NZ lagging with health and safety
By Adam Sharman, Senior Partner, dsifer
A recent report by the Business Leaders’ Health and Safety Forum shows that New Zealand continues to lag behind the rest of the world when it comes to health and safety in the workplace. Of course, the $ value impact is just one impact resulting from workplace fatalities, injuries and poor health.
In our work with organisations and industry bodies, we see that the top performing organisations consider workplace health and safety across an ecosystem of considered, human centric job design, environment design and culture & leadership dimensions. This is not something that can be fixed through a policy document of lines in an annual report.

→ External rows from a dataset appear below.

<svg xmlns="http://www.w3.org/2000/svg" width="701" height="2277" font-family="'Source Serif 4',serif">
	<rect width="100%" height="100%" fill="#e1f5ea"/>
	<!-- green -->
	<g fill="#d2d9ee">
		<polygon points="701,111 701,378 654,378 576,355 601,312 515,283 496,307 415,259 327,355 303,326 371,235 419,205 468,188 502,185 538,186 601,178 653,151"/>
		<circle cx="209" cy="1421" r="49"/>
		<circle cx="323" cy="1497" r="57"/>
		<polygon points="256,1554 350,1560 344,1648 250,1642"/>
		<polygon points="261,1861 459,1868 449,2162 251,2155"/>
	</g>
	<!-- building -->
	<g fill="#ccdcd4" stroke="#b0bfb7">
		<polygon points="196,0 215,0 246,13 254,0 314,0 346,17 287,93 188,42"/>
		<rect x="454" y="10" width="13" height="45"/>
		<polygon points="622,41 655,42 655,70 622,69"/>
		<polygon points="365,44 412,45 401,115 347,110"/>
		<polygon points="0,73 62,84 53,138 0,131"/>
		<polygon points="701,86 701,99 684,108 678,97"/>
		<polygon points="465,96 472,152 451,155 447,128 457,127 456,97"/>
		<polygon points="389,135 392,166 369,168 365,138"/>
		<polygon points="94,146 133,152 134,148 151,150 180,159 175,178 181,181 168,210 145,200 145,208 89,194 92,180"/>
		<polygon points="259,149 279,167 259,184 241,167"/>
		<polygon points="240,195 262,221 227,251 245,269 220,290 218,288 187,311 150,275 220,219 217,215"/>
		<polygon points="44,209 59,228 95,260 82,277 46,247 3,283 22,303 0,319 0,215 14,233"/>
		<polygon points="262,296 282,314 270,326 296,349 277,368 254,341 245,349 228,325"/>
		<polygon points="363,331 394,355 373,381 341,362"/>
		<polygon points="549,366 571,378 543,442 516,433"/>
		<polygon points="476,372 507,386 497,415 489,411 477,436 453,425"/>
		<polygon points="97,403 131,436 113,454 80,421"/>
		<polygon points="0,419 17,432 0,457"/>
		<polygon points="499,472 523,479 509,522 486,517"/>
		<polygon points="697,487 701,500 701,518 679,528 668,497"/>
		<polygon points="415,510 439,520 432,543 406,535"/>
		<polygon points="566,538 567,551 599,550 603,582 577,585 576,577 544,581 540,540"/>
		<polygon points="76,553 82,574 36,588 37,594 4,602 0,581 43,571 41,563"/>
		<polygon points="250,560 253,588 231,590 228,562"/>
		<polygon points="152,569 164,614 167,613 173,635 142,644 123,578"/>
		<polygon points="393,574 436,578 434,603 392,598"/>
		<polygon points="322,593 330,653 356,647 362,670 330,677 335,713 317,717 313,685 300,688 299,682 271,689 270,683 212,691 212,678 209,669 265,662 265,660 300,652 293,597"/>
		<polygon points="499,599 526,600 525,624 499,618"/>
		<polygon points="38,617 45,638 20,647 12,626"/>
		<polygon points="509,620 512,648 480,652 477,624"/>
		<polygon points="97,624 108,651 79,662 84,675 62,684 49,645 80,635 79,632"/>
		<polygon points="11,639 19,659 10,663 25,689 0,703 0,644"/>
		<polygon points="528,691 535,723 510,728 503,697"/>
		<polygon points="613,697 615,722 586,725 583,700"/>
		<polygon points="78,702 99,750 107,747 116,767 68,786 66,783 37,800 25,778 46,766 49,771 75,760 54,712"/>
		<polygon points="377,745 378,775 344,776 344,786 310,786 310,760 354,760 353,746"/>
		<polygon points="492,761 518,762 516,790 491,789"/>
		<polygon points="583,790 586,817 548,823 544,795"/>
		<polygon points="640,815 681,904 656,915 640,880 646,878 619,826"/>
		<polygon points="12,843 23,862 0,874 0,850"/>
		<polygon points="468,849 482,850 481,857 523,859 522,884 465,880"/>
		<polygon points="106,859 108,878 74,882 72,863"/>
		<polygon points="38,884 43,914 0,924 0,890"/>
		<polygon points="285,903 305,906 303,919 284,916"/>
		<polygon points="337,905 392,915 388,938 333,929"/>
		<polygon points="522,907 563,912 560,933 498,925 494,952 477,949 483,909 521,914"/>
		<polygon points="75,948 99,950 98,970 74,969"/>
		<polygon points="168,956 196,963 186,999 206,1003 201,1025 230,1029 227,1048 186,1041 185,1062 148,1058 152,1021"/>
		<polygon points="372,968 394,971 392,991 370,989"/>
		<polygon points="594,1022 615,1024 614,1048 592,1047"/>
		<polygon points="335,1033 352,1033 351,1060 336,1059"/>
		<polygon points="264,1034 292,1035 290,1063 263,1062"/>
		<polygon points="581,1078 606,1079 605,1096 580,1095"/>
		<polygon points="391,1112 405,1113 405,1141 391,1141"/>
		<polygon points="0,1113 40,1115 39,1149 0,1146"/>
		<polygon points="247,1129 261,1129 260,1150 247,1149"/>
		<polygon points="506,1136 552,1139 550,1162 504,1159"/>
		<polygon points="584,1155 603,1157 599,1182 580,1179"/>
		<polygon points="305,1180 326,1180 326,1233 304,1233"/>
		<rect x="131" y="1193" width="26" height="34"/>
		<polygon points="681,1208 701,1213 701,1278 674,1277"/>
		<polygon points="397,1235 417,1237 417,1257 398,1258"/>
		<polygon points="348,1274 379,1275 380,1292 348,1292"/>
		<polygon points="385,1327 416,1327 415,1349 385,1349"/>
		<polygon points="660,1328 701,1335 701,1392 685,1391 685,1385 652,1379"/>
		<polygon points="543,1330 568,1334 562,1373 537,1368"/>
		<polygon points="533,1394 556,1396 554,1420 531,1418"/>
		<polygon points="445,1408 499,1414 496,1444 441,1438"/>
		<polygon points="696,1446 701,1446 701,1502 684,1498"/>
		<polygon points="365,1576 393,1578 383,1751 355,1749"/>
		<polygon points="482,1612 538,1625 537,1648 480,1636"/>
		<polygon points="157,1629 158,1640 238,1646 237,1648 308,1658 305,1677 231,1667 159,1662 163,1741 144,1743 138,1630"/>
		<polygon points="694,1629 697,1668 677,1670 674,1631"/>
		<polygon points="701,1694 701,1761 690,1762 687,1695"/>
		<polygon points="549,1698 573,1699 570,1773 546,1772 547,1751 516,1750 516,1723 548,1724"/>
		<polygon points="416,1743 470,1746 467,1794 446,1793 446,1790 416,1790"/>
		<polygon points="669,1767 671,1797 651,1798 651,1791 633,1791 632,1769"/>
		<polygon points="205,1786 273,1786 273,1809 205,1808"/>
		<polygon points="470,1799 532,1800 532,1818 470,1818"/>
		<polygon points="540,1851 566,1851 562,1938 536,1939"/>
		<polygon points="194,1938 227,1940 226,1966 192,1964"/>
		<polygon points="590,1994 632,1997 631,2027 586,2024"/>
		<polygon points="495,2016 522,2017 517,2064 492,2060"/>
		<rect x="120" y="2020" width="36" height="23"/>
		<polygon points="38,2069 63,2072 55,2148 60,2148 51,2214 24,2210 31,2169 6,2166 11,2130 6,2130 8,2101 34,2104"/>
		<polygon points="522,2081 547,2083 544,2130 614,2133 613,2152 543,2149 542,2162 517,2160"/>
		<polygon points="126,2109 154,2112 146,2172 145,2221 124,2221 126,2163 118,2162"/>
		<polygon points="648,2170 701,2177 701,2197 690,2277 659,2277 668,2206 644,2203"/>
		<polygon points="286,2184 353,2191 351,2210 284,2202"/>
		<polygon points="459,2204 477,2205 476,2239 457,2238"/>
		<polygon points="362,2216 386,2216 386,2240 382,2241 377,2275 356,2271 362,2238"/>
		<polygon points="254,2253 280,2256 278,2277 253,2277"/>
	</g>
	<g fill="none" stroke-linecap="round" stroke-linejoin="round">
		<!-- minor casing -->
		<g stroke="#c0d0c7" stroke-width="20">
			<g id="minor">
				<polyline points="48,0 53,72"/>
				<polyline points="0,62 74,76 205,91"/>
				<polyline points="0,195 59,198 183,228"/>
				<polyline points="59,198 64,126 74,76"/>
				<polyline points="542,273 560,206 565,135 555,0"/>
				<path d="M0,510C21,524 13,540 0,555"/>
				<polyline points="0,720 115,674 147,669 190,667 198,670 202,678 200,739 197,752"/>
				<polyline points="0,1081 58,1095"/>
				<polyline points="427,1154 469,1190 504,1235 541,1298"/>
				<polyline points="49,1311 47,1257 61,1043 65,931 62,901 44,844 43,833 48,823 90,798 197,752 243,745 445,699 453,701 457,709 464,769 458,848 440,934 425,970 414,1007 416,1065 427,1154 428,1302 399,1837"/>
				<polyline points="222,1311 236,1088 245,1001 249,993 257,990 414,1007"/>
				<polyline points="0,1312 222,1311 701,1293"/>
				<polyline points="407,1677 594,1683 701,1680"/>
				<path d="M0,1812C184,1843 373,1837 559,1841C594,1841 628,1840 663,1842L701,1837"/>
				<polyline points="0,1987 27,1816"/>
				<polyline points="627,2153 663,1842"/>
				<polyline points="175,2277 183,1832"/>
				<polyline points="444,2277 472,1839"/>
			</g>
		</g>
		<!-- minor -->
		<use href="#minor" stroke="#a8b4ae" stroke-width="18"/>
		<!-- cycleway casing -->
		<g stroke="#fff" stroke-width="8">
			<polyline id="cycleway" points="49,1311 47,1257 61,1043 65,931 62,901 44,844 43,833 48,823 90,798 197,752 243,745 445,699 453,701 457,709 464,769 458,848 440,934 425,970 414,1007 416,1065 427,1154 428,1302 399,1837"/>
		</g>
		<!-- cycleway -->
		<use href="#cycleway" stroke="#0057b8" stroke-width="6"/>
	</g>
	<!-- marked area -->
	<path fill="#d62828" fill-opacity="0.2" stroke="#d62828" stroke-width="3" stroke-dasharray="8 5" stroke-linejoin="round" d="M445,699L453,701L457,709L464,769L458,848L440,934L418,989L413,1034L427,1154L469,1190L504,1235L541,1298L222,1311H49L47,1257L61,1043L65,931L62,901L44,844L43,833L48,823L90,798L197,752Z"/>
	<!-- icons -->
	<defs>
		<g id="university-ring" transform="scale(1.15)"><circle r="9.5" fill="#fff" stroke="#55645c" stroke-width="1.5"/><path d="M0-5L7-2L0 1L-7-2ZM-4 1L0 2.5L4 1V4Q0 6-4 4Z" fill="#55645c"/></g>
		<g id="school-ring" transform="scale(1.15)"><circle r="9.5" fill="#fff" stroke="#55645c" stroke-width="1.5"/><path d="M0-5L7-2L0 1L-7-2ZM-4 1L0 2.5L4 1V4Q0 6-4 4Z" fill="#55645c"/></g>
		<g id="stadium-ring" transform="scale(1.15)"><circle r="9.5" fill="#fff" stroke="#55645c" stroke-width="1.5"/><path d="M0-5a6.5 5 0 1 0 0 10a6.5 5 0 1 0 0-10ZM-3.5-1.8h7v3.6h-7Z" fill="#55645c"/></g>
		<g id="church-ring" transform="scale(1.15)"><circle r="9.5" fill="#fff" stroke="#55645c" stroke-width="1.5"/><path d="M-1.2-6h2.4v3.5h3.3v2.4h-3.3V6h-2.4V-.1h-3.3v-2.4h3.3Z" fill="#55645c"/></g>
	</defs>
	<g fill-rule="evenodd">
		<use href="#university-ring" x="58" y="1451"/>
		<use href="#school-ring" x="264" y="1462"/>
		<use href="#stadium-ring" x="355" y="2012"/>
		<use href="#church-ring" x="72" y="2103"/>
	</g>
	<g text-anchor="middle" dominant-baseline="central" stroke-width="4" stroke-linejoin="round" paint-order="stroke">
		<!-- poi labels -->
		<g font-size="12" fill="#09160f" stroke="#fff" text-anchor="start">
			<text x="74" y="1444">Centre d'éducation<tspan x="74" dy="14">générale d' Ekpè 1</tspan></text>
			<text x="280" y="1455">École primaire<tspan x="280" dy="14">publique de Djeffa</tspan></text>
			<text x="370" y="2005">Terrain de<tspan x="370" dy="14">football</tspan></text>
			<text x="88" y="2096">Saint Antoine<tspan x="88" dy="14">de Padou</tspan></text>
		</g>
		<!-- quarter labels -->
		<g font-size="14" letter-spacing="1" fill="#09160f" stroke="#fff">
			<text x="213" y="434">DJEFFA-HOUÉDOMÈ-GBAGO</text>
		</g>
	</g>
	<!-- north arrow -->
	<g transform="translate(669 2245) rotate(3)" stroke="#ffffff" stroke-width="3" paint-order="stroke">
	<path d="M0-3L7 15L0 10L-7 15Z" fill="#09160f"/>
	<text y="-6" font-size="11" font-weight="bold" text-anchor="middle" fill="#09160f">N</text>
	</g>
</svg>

As a starting point, our analysis with organisations we work with identifies 1. Insufficient training, 2. Fatigue or burnout induced by poor work design and high levels of overtime, and 3. Cultural complacency as being the most significant contributors to poor health & safety performance.
Of course, it is not as simple as just saying, let’s just fix these priority factors; for sustainable change, a data-driven approach to identifying and addressing their underlying drivers as an ecosystem should be applied. For example, organisations, especially manufacturers, are struggling to attract the number and calibre of talent they need to run their operations, leading to high levels of overtime as the current workforce picks up the slack. A data-driven approach to the analysis.
For the highest impact, organisations should apply data analytics to three key dimensions of health & safety:
- Complete, accurate and timely data capture. The accurate and timely capture of H&S data forms the baseline of understanding the true picture of an organisation’s H&S performance. Whilst this may seem obvious, it is surprising how many organisations do not accurately capture data on their H&S incidents, beyond those that result in injury. Complete H&S data should capture all relevant data required using a methodology (whether online or offline) that reduces data quality risk through non-compliance error.
- Combine data sources for deeper insights. With a baseline of complete, accurate and timely data, analysis can be conducted through combination of data sets to provide deeper insights in to underlying drivers of H&S incidents and trends. Combining H&S data with workforce planning data, for example can identify relationships between job design dimensions, such as shift patterns, and H&S trends. These insights can support targeted prioritisation of intervention activities and resources for maximum impact.
- Communicate the impact. The insights gathered through combining quality data sources support the analysis of the organisational impact resulting from poor H&S trends. Identifying the commercial and/or productivity impact of negative H&S performance, can support sponsorship and change management activities that drive support for H&S interventions and catalyse sustainable behaviour change.
Of course, the rationale for supporting improvement in H&S performance for the purposes of improving individual health, safety and wellbeing is worthy enough in isolation of any organisation performance impact. However, it can’t be ignored that customers and investors are increasingly prioritising Environmental, Social and Governance (ESG) factors in the purchasing and investment decision analysis, including evidence that an organisation is taking care of its employees.
As such, the imperative to focus on H&S performance is not just a zero-harm initiative, it is a strategic imperative.
A holistic approach using evidence-based decision making to understand the true root cause drivers of negative health and safety performance, combined with leadership that is genuinely committed to improvement in this area is the only sustainable approach to turning these statistics around.